Artículos de opinión

De cómo Hotline Miami 2 se caga en la curva de dificultad clásica

Fan art de Hotline Miami 2. | Autor desconocido
Fan art de Hotline Miami 2. | Autor desconocido

Hay una pequeña joya llamada Hotline Miami 2 que usa sus variaciones de dificultad para narrar multitud de historias. Y me encanta.

Normalmente cuando decimos que un juego tiene una buena curva de dificultad nos referimos a que su nivel de exigencia está bien equilibrado, de modo que el jugador aprende poco a poco a desenvolverse en el propio juego. Los primeros niveles más fáciles, los últimos más difíciles. Sólo puedes enfrentarte a los jefes finales cuando ya has obtenido la habilidad suficiente como para que no te resulte imposible superarlos. Todos sabemos lo que es una buena curva de dificultad. Todos la tenemos en mente: en un gráfico se representaría como una curva perfecta que comienza baja y asciende poco a poco hacia su derecha, marcando el límite entre el reto infranqueable y el aburrimiento más infantiloide.

Fan art de la chica del primer Hotline Miami. | Richard Mask

¿Qué aburrido no? Para mí no, pero algo así debieron pensar los chicos de Dennaton Games cuando desarrollaron el magnífico Hotline Miami 2, en el que la curva de dificultad se parece más a una línea vital que a la parábola que he descrito antes.
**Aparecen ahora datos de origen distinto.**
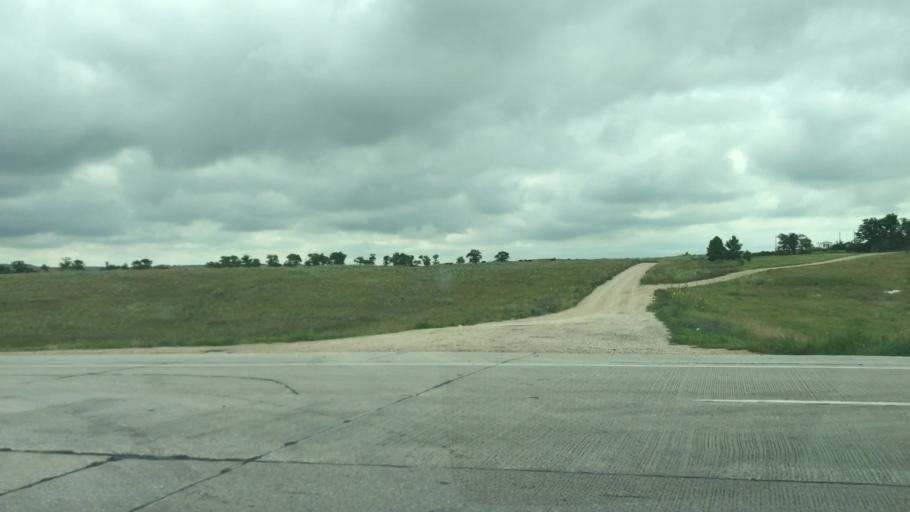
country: US
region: South Dakota
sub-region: Todd County
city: Mission
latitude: 43.3029
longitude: -100.7110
Cuando juegas a la secuela de Hotline Miami te das cuenta de que es muy diferente a su predecesor. Quizás en los primeros compases no sabes por qué, pero cuando avanza su trama percibes algo diferente… El primero tenía una curva de dificultad clásica, con unos niveles finales mucho más exigentes que los iniciales. Sin embargo en Hotline Miami 2 no. En la segunda parte asistimos a cambios muy bruscos del nivel de exigencia, ya no sólo en lo referente a enemigos, sino también en las habilidades que posee cada personaje.

Y es que eso es lo que más me gusta de Hotline Miami 2; que utilice la curva de dificultad como un elemento narrativo. Cada personaje que controlas -y controlas muchos- tiene una particularidad que te obliga a afrontar los niveles de una forma diferente. Uno de ellos, muy pacifista él, es reacio a matar a los enemigos. Hotline Miami. No matar. ¿Qué está pasando aquí? No estamos hablando de diferentes personajes con diferentes habilidades entre los que tú tienes que escoger uno. No. Estamos hablando de una historia narrada desde diferentes perspectivas tanto lúdicas como narrativas. ¿No es bonito eso?

Me inclino a pensar que esto sólo te lo puedes permitir en la secuela de un juego así, cuando sabes a ciencia cierta que la mayor parte de los jugadores que jueguen a ella ya han pasado por la primera parte. Ya no sólo porque su extravagante narrativa pueda chocar a los primeros videojugadores, sino porque también te quitas la presión de tener que enseñarles cómo se juega a tu juego. En cierto modo Hotline Miami 2 es la secuela perfecta, o al menos no la que se esperaba. Esta segunda parte no se contenta con añadir niveles, personajes, habilidades y tramas nuevas -que también lo hace-, sino que va un paso más allá y trastoca todas tus ideas preestablecidas sacándole más jugo a una jugabilidad que tú creías agotada.

Hay juegos que intentaron realizar experimentos similares con un resultado nefasto. Recuerdo que el comienzo de Prototype consistía en un flashforward en el que luchabas contra unas oleadas formadas por uno de los enemigos más difíciles del juego. Al principio estos bicharracos eran absurdamente fáciles, lo que supuestamente simbolizaba el poder que había adquirido el protagonista gracias a sus mutaciones. Sin embargo en el juego, incluso en los compases finales, estos enemigos -ahora con su dificultad normal- eran muy difíciles de vencer, ¡y ni siquiera acudían en manada!

Fan art de Hotline Miami en pixel art. | Gogangago

Fan art de Hotline Miami en pixel art. | Gogangago

Está muy bien eso de utilizar técnicas narrativas asociadas a la jugabilidad, pero si se hace, se hace bien. Nada de medias tintas. Coges, y plantas al principio del juego una de las fases más difíciles del mismo porque estás contando la historia de un personaje que no tiene ni idea de cómo matar a otra gente. Después, a la mitad de la historia, pones como protagonista a uno de esos asesinos enmascarados. La misión será más asequible para el jugador porque el personaje es un jodido sanguinario. Tiene sentido. Encaja. Lo estás haciendo bien. Enhorabuena. Sigue así.